You are viewing a plain text version of this content. The canonical link for it is here.
Posted to dev@httpd.apache.org by Marc Slemko <ma...@worldgate.com> on 1998/01/01 23:17:00 UTC

r->hostname vs. s->server->server_hostname

background: say you want to use mod_rewrite to implement large numbers of
pseudo vhosts (without using real vhosts with their overhead), eg. one for
each user. It appears like this _almost_ works.  You need to make a custom
log using {Host}i to get the server name logged right, but that isn't a
big deal. 

The problem comes with when Apache has to generate the servername.  This
happens in several places, but one most visable externally is in the
creation of redirects; they get redirected to the ServerName name instead
of the pseudo-vhost name.

Why not use r->hostname instead of s->server_hostname for generating the
redirect URL (and possibly other things... but you have to be very careful
there...) if it is set?  This has the added advantages of eliminating all
the double auth problems when someone gets a redirect from http://site/foo
to http://site.domain.com/foo/ in addition to fixing the redirect problem
here.

The problem is that construct_url doesn't take the request_rec but only
the server_rec.  A new function could be added easily enough that took the
request_rec instead and did this, since all construct_url does is:

API_EXPORT(char *) construct_url(pool *p, const char *uri, const
server_rec *s)
{
    return pstrcat(p, "http://",
                   construct_server(p, s->server_hostname, s->port),
                   uri, NULL);
}

The disadvantage of this idea is that it doesn't discourage URL-variance,
however it isn't encouraging it; just lessening the effect of it changing
in midstream.  This would eliminate a lot of user problems since most
clients send the Host: header.

Comments?


"fake" vhosts now working- Thanks!

Posted by Brian Atkins <br...@posthuman.com>.
I have completed hacking our 1.2.4 server to allow "fake" vhosts
for our subdomain users. I took it live about 30 minutes ago
so we will see if any incompatibilites crop up... I tested it
on everything I could think of including Frontpage and it all
seems to work ok. We are now serving over 3300 vhosts and our
Apache process sizes are around 1.5 megs (less than 1 meg
resident).

I would like to personally thank Marc Slemko for his advice
regarding this- couldn't have done it with you! And also I
would like to say, that as a person who has very little real
experience with C, the Apache code is extremely well laid
out and easy to work on- even for me!

Hypermart bows to your greatness :-)
-- 
The future has arrived; it's just not evenly distributed.
                                                       -William Gibson
______________________________________________________________________
Visit Hypermart at http://www.hypermart.net for free business hosting!
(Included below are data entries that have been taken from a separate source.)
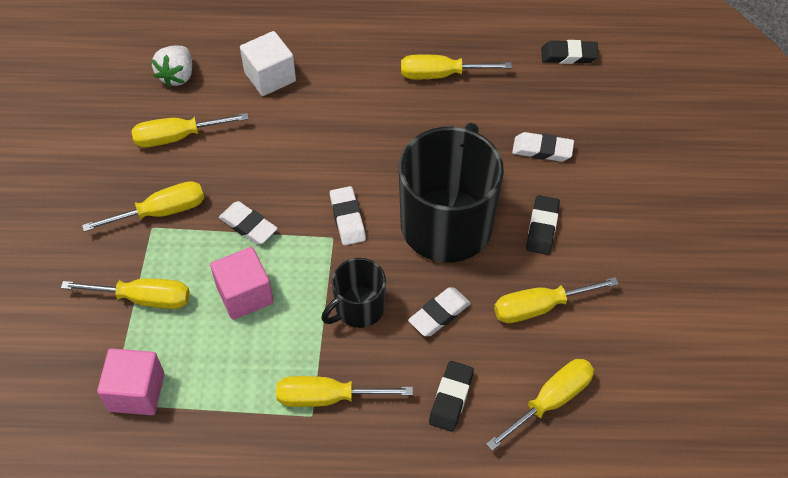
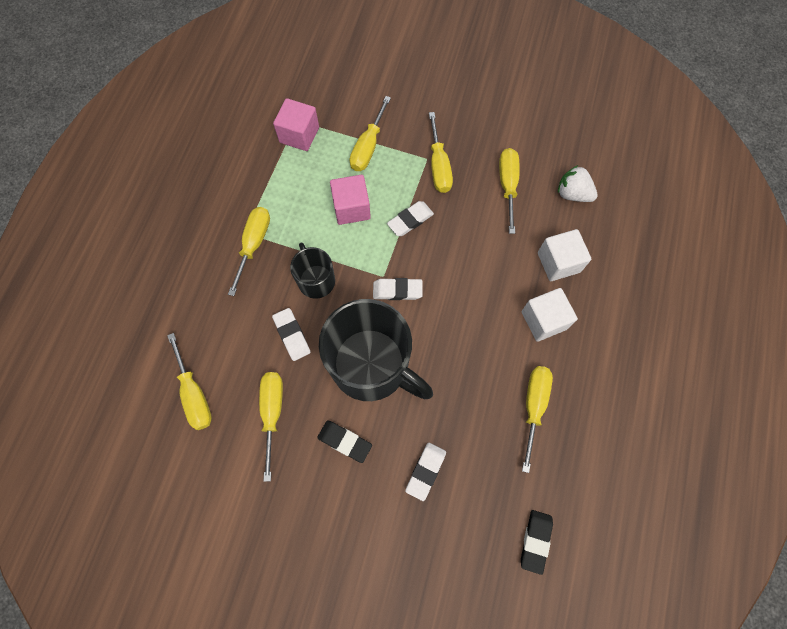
camera: 105 degrees right, 15 degrees up
(343, 80) = (543, 320): none -> white cube
(451, 398) = (223, 324): black eraser -> none

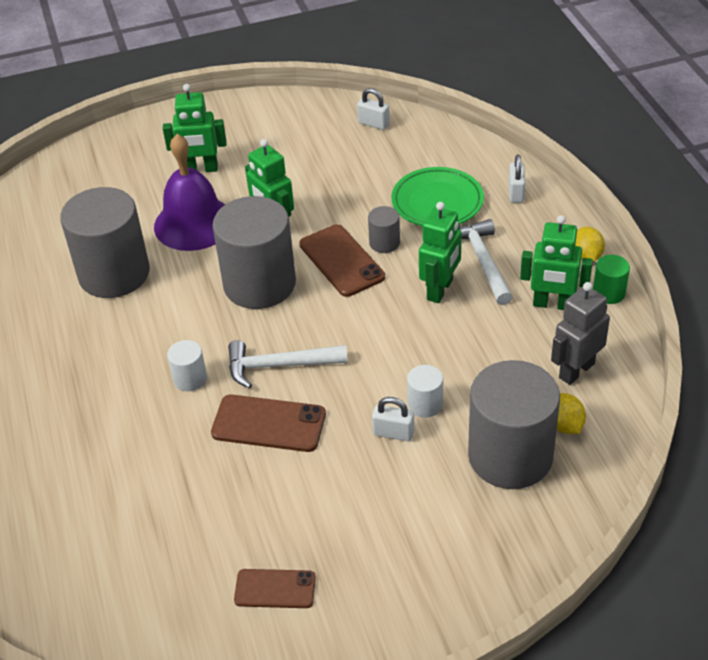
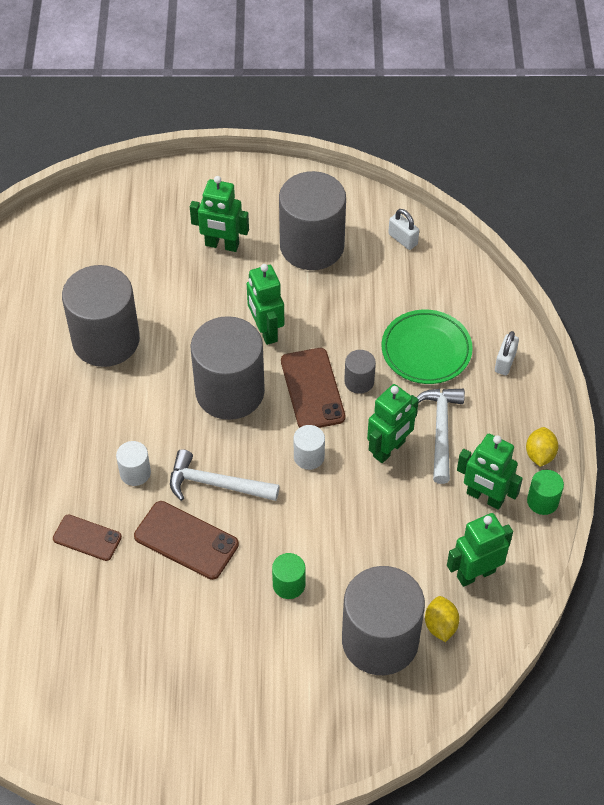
camera: 15 degrees right, 10 degrees up
(194, 223) = (194, 305): purple bell -> none
(275, 589) = (135, 699): brown phone -> brown phone (87, 538)
(289, 149) = (312, 246): none -> grey cylinder
(393, 433) = (289, 584): white padlock -> green cylinder
(425, 404) = (327, 565): white cylinder -> white cylinder (309, 456)
(576, 370) = (475, 574): grey robot -> green robot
Re: r->hostname vs. s->server->server_hostname

Posted by Rob Hartill <ro...@imdb.com>.
This won't help unless you use mod_perl, but anyway...

On Wed, 7 Jan 1998, Brian Atkins wrote:

> Ok, some progress now that I finally have a bit of time. I modified
> the prototype of construct_url to include the request_rec and
> modified the function and all references to it (I only found one
> in mod_dir.c?) to use the r->hostname in place of the old
> server_hostname. It works great!
> 
> Next I dropped in:
> table_set (e, "HOSTNAME", r->hostname);
> into add_common_vars() in util_script.c and this is the custom
> log format we are using:
> LogFormat "\"%{HOSTNAME}e\" %h %l %u %t \"%r\" %s %b \"%{Referer}i\"
> \"%{User-agent}i\""
> But in the logs now we get "-" instead of the hostname. Any
> idea what could be wrong?

I wanted to do something similar here.
I found a solution using mod_perl's  <Perl> </Perl> config parsing system:

for my $h (@virtual_hosts) {
   my $fingerprint = $logas{$h} ? $logas{$h} : "-";
   $Configuration::PerlConfig .= qq|
<VirtualHost $h.imdb.com>
  ServerName  $h.imdb.com
  LogFormat "%h $fingerprint %u %t \\"%r\\" %s %b \\"\\" \\"%{User-agent}i\\""
</VirtualHost>
|;  
}



--
Rob Hartill                              Internet Movie Database (Ltd)
http://www.moviedatabase.com/   .. a site for sore eyes.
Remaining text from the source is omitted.